Trotz einer bereits müden Kontrollgruppe unterschied sich passend zum zwischen den drei Gruppen hochsignifikant unterschiedlichen PUI (Pupillary Unrest Index) auch das Ausmaß der subjektiv berichteten Müdigkeit zwischen den drei Gruppen hochsignifikant. Lediglich die Leistungen im seriellen Zahlenadditionstest (PASAT) ergaben keinen signifikanten Unterschied zwischen den drei Gruppen.
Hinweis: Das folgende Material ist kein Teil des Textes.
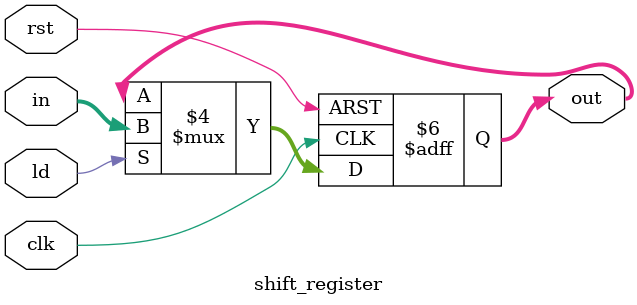
<source format=v>
module shift_register(clk,in,out,rst,ld);
input [7:0]in;
input clk,rst,ld;
output reg [7:0]out;

always@(posedge clk, negedge rst)
begin
if(!rst)
out <= 0;

else
begin
if (ld)
out <= in;
else
out <= out;
end
end
endmodule


</source>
Werfen wir also noch einen Blick auf den PASAT (Paced Auditory Serial Addition Test). Dabei werden von einem Computer in zufälliger Folge Ziffern zwischen 1 und 9 vorgesprochen. Nach einem Stopp muss der Proband die letzten beiden Ziffern addieren. Verwendet wurde eine Kurzfassung, bei der max. 60 Richtige erzielt werden konnten. Die Resultate des Tests, ursprünglich zur Bewertung der kognitiven Einschränkung Hirnverletzter und ihrer Besserung im Verlauf einer Rehabilitation entwickelt, sind so abhängig von Alter, Schulbildung, Intelligenzquotient, Vertrautheit im Umgang mit Zahlen und Rechnen sowie dem kulturellen Hintergrund, dass (von intraindividuellen Verläufen abgesehen) von einem Vergleich der Rohwerte ohne eine Korrektur mit diesen Variablen abgeraten wird.
Durch die Auslese nach Abiturnote und dem seriellen Filter anspruchsvoller ärztlicher Prüfungen liegt bei Ärzten wahrscheinlich eine Gruppe vor, für die der Mittelwert von 54 bei den müden Kontrollen bemerkenswert niedrig liegt. Im Kontext aller Befunde kann die Richtung der Schlussfolgerung auch umgekehrt werden: Der PASAT ist nicht geeignet, einen Unterschied in der kognitiven Leistungsfähigkeit zwischen diesen Gruppen besonders ausgelesener Probanden trotz unterschiedlicher Ermüdung zu messen. Die Studie hat auch keinen Beleg dafür geliefert, dass der PASAT die beruflichen Anforderungen an einen klinisch tätigen Neurologen geeignet abbildet.
"Studie in der Klinik für Neurologie wiederlegt Vorurteil prinzipiellen Leistungsabfalls durch lange Wachzeiten", schrieben die Dresdener im Untertitel ihrer Pressemitteilung. Was die Länge der Wachzeiten anbelangt, wurde die Studie in der Tat in einem geeigneten Umfeld durchgeführt. "Ein Vorurteil ist ein vorab wertendes Urteil (im allgemeinsprachlichen Sinne), das eine Handlung leitet und in diesem Sinne endgültig ist", meint Wikipedia hier. Wenn wir die eindrucksvolle Liste von Untersuchungen mit wissenschaftlich fundierten Ergebnissen zur Auswirkung einer Übermüdung auf den Leistungsabfall bei ärztespezifischen Arbeitsleistungen und den Gesundheitszustand von Ärztinnen und Ärzten durchsehen, finden wir dort objektive Belege für die Schädlichkeit von Übermüdung. Wer also hat hier ein Vorurteil, fragt nun einmal Radio Eriwan zurück?